I've tried a few different ways of escaping the quotes in the replace function, (ie using """ and ' to define the find part). Any ideas or insights are greatly appreciated!
Upvotes: 0
Views: 74
Reputation: 2127
This will do the substitution you're looking for:
df['col1'].str.replace('<div class="song">', '')
Your .replace()
method is trying to find an exact string match to replace rather than a subsitution based on existing parameters: Pandas.DataFrame.replace(). The .str.replace()
uses the built in string method in pandas which achieves what you were looking for: Pandas - Working with Text Data.
This would also work:
df['col1'].replace('<div class="song">', '',regex=True)
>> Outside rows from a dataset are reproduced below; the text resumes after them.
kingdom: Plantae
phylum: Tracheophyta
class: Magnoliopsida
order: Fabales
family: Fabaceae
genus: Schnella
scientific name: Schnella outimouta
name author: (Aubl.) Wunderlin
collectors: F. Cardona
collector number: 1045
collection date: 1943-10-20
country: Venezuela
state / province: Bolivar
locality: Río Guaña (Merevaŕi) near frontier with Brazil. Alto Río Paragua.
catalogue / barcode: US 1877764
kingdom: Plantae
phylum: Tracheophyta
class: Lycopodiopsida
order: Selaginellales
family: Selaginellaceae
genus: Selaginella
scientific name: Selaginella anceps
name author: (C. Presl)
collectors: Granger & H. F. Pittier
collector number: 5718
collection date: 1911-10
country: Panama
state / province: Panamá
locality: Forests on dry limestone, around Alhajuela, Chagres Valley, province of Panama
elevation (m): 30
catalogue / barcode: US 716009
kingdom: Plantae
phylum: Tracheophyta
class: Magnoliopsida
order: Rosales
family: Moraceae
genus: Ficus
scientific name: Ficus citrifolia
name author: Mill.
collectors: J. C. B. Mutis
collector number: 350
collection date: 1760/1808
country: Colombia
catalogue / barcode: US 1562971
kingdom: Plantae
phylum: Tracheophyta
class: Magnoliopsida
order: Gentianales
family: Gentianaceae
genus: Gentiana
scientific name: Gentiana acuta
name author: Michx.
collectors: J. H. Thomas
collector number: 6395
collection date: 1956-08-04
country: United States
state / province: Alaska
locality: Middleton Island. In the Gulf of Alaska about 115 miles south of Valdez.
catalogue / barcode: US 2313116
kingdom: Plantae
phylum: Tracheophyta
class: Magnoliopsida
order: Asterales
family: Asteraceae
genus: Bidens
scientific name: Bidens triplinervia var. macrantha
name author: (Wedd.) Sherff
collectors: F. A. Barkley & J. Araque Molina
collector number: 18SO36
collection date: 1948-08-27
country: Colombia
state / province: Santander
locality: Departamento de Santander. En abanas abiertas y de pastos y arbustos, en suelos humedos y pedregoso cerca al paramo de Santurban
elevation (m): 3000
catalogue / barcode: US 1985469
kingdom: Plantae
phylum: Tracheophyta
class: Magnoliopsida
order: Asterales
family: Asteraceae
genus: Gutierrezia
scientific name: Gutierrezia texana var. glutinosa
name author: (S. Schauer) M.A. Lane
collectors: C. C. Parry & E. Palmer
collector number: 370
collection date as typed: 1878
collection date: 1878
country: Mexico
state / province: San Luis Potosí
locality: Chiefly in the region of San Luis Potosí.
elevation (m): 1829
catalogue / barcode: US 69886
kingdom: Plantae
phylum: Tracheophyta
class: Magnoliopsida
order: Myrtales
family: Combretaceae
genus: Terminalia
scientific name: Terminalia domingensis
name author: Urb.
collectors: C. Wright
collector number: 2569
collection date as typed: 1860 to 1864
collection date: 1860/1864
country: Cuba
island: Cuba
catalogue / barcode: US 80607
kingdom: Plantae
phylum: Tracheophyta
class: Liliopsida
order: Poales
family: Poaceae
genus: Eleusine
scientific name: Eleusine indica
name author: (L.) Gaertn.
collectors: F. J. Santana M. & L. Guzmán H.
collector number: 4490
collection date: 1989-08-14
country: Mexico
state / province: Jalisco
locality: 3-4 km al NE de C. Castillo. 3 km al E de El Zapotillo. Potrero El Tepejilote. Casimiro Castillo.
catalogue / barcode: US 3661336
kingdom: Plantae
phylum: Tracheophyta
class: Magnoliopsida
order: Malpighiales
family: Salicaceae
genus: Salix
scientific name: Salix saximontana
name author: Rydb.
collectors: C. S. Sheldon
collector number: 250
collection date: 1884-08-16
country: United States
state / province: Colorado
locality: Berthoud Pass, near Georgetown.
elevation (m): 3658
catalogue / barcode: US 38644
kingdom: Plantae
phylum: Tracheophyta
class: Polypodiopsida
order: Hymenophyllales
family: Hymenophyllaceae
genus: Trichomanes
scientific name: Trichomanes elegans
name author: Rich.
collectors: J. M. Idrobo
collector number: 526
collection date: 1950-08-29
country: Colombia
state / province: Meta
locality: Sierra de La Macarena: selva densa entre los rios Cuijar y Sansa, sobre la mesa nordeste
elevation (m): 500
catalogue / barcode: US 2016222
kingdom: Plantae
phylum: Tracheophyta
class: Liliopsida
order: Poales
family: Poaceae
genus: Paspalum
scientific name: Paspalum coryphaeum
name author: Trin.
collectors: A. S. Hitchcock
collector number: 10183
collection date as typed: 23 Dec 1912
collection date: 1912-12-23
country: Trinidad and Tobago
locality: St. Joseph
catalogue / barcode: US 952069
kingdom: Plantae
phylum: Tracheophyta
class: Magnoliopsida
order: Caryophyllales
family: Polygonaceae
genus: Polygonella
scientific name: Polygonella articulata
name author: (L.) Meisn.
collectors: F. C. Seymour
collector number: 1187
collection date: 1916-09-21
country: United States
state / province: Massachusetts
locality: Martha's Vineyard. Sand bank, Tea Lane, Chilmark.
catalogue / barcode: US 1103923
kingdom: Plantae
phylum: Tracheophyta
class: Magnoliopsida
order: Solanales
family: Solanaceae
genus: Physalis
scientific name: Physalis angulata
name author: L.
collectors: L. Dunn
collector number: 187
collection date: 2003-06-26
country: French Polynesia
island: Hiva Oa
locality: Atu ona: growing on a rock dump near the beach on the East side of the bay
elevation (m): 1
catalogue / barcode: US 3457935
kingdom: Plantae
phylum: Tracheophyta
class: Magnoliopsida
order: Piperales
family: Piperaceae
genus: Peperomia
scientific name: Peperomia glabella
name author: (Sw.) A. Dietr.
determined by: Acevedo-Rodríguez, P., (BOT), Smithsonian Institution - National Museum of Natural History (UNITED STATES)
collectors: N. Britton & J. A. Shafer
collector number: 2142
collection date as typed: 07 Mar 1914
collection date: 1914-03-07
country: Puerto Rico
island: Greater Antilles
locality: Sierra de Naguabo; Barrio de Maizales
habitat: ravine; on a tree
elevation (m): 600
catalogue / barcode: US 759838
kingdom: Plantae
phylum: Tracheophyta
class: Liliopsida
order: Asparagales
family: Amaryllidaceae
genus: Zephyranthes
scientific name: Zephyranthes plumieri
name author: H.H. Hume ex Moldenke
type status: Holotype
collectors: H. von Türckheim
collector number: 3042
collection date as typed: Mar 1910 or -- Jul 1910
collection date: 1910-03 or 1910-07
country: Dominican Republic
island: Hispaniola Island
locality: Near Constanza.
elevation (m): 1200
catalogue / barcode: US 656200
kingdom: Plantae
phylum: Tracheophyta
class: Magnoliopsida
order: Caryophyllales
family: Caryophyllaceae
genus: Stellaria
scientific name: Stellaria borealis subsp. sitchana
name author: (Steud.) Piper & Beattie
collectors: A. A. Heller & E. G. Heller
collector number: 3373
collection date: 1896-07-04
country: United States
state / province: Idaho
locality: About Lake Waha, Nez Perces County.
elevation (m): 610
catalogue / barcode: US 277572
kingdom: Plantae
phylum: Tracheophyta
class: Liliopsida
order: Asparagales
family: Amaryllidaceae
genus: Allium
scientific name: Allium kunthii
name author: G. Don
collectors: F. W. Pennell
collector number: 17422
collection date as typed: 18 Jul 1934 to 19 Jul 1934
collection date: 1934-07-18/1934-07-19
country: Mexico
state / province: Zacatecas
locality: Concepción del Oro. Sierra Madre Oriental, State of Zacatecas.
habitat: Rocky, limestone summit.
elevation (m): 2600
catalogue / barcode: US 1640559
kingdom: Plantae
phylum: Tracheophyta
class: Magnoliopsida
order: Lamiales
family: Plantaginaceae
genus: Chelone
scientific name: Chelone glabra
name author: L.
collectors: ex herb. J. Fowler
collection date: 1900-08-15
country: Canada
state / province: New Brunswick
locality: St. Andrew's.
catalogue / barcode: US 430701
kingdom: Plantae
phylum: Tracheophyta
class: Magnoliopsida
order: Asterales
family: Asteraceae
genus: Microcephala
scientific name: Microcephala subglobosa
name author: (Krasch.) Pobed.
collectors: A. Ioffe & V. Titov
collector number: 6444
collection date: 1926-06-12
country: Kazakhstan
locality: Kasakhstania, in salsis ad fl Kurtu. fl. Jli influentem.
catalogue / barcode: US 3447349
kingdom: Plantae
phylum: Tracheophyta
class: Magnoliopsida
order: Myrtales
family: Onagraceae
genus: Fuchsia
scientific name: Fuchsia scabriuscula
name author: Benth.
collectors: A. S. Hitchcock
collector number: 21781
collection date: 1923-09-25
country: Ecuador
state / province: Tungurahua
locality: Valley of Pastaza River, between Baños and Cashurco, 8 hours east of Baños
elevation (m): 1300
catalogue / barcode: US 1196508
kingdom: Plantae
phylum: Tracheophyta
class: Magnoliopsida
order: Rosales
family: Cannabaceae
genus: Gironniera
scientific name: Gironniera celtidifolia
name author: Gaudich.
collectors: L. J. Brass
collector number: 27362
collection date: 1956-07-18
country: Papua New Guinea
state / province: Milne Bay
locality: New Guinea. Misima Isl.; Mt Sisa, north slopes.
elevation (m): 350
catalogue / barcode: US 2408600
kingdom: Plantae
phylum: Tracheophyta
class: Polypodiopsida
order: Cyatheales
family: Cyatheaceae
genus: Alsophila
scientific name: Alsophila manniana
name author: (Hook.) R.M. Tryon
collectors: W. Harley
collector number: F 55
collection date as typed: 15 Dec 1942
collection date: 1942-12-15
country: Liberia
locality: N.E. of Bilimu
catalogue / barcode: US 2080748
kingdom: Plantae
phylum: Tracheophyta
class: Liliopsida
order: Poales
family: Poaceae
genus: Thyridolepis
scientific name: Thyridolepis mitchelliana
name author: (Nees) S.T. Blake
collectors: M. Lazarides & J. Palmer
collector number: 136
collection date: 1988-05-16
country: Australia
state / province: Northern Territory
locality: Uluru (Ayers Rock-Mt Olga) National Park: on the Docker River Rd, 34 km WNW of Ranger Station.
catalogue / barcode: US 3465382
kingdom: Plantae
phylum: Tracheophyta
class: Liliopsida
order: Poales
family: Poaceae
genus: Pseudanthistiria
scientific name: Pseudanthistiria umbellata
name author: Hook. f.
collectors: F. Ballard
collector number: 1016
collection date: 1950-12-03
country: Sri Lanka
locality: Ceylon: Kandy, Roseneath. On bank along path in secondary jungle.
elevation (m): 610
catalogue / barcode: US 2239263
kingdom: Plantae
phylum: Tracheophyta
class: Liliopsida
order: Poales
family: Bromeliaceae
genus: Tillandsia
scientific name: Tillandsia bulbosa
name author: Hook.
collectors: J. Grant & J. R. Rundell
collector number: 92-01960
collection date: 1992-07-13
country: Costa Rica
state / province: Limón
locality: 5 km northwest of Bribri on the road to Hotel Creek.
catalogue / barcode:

What HappyLeapSecond has provided though is the better approach to scraping the data.
Upvotes: 0
Reputation: 880419
Don't try to parse the HTML with regex. Extract the data using BeautifulSoup, and then pump the data into a DataFrame:
from bs4 import BeautifulSoup
import pandas as pd
content = '''
<div class="song">
<p><span class="small">07/06 4:21 AM</span> - <span class="small">Title:</span> Crazy For You - <span class="small">Artist:</span> Scars On 45
<span class="small"><a href="http://www.amazon.com/s/ref=nb_sb_noss?url=search-alias%3Ddigital-music&field-keywords=Crazy For You+Scars On 45&tag=wt897fmrafomu-20" target="_blank">Buy Song</a> </span>
'''
soup = BeautifulSoup(content)
data = list()
for p in soup.select('div.song p'):
row = list(p.stripped_strings)
date = row[0]
title = row[3].strip('- ')
artist = row[5]
data.append([date, title, artist])
df = pd.DataFrame(data, columns=['date', 'title', 'artist'])
df['date'] = pd.to_datetime(df['date'])
print(df)
yields
date title artist
0 2015-07-06 04:21:00 Crazy For You Scars On 45
Upvotes: 1